En Iran, quand les Etats Unis songent à l’attaquer pour le punir de penser peut-être sa nucléarisation comme potentiellement militaire, l’Europe, Russie comprise, et la Chine freinent tout ce qui pourrait faciliter l’aventure d’une sanction ONU au titre de l’article VII. La négociation continue. Washington paraît obligé aujourd’hui de se rapprocher de l’orientation du rapport Baker Hamilton. Or le plan Baker fut rejeté avec tant de sécheresse comme contraire à la volonté dogmatique de détruire les Etats nations non conformes, que le zigzag actuel laisse à penser qu’il n’existe plus de politique américaine fixe en la matière. Croit-on vraiment que Bush, par écologisme, accepte le programme de production civile d’électricité nucléaire ?

En conclusion, la situation est très grave. Les Etats Unis subissent actuellement une diminutio capitis qui pourrait pousser l’actuel gouvernement à créer, par des troubles généralisés autour de la guerre d’Iraq, une sorte de diversion par une fuite en avant qui obligerait les alliés ou les ennemis à les soutenir.

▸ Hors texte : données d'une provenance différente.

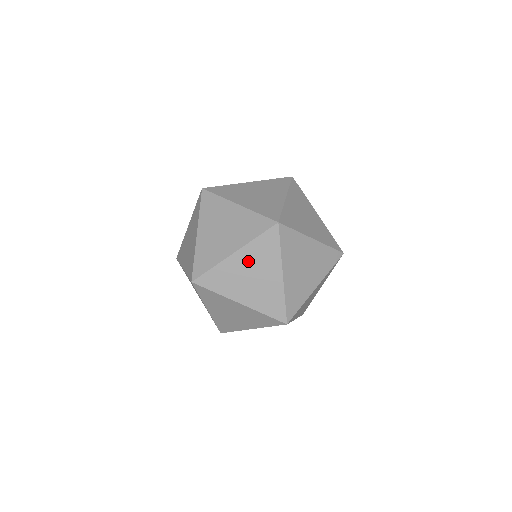
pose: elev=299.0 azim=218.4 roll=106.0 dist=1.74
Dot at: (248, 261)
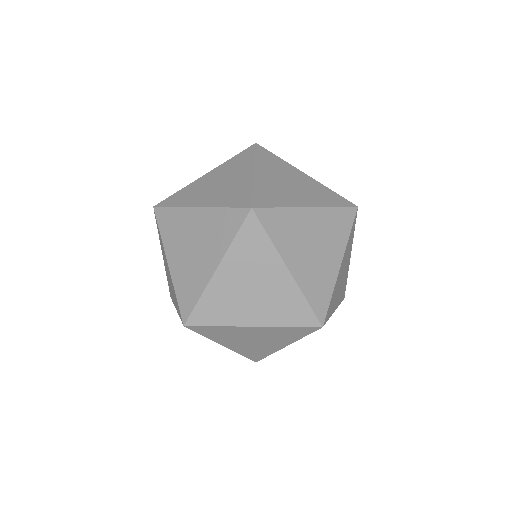
Dot at: (202, 226)
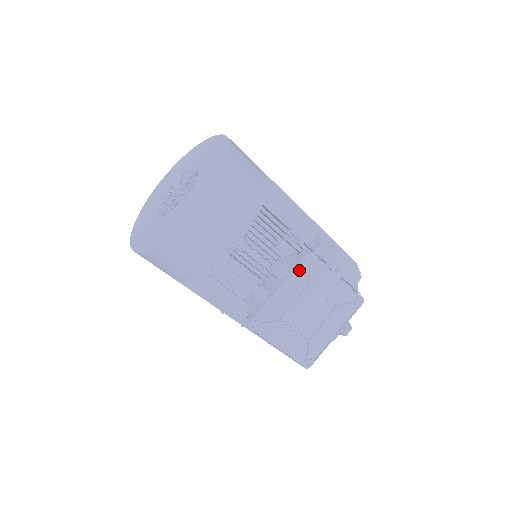
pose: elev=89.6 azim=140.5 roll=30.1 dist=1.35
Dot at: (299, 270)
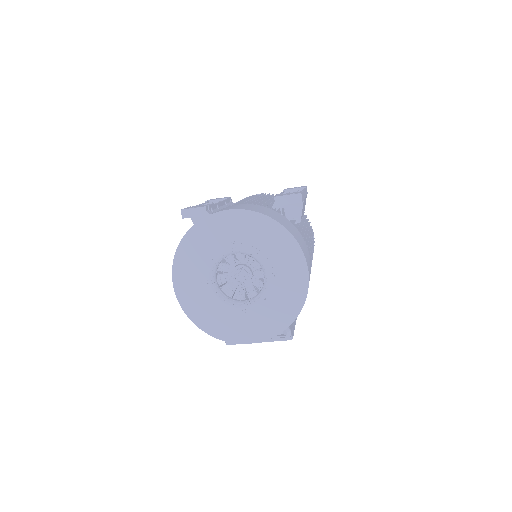
Dot at: (277, 338)
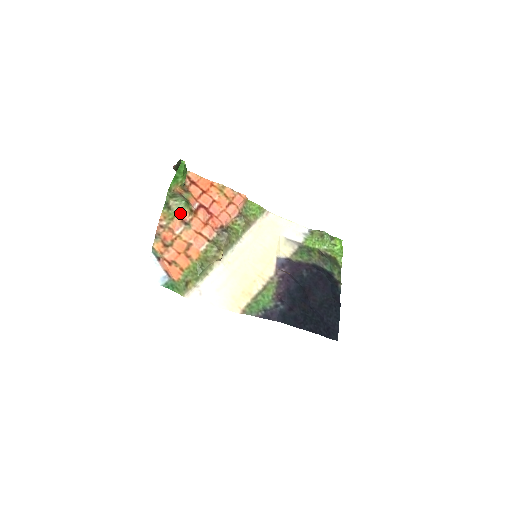
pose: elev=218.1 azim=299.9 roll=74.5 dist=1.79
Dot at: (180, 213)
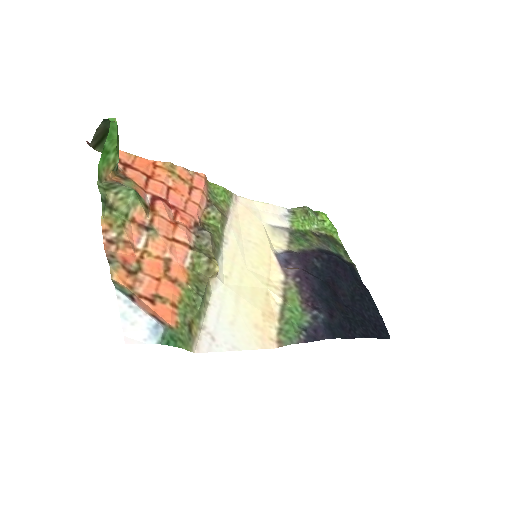
Dot at: (131, 213)
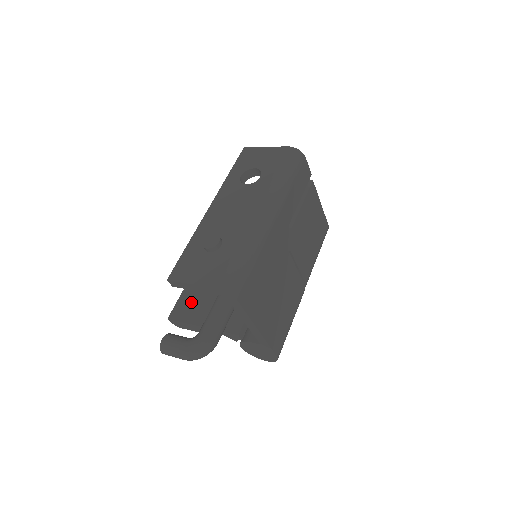
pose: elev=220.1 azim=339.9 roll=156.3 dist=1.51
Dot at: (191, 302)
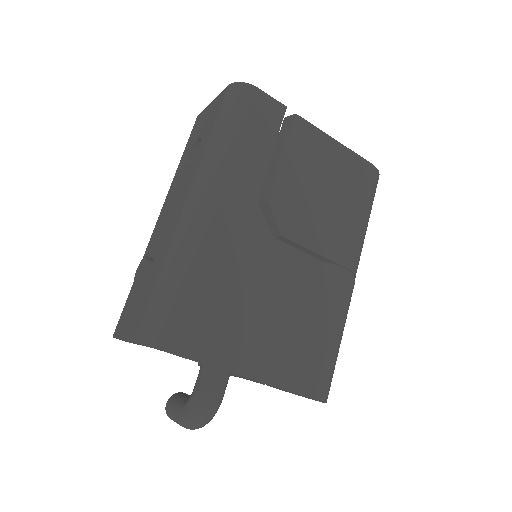
Dot at: occluded
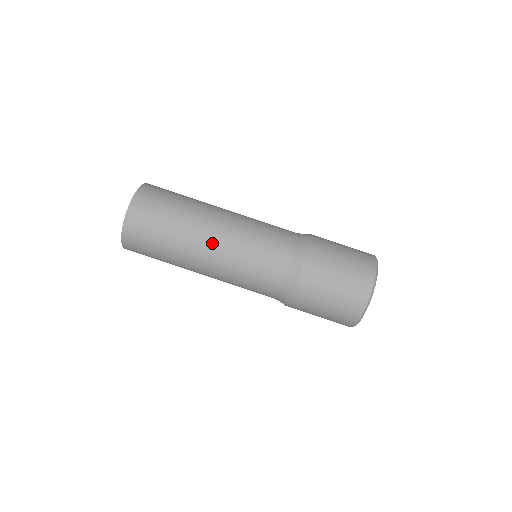
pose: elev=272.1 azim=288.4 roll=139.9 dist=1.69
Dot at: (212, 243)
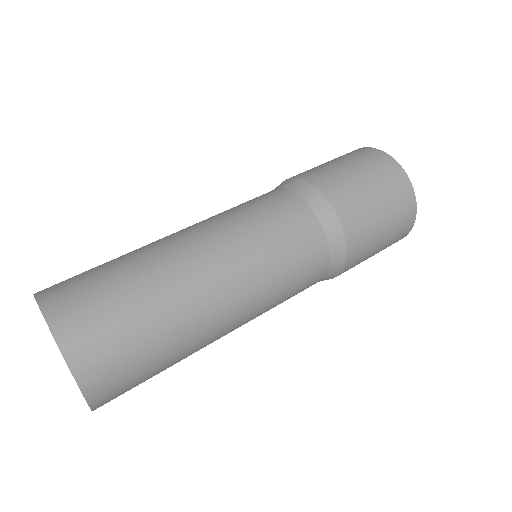
Dot at: (182, 232)
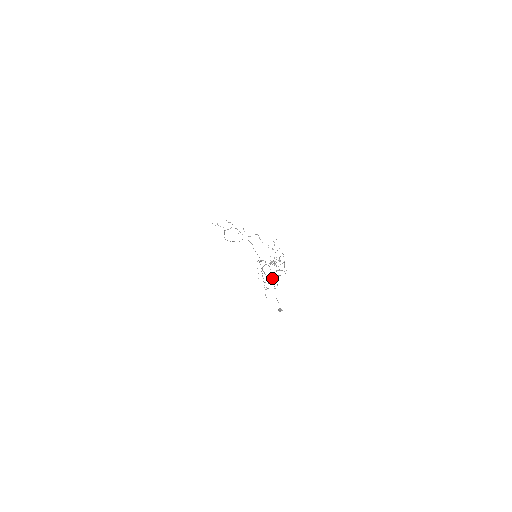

Il faut espérer que le poids de l’Union Européenne est actuellement capable de modérer ce danger, faire en sorte de sauver de la guerre civile les pays menacés d’iraquisation comme le Liban, la Palestine, la Syrie, la Turquie, et de proposer des modalités pour un règlement du système de guerre déchaîné autour des pétroles du golfe.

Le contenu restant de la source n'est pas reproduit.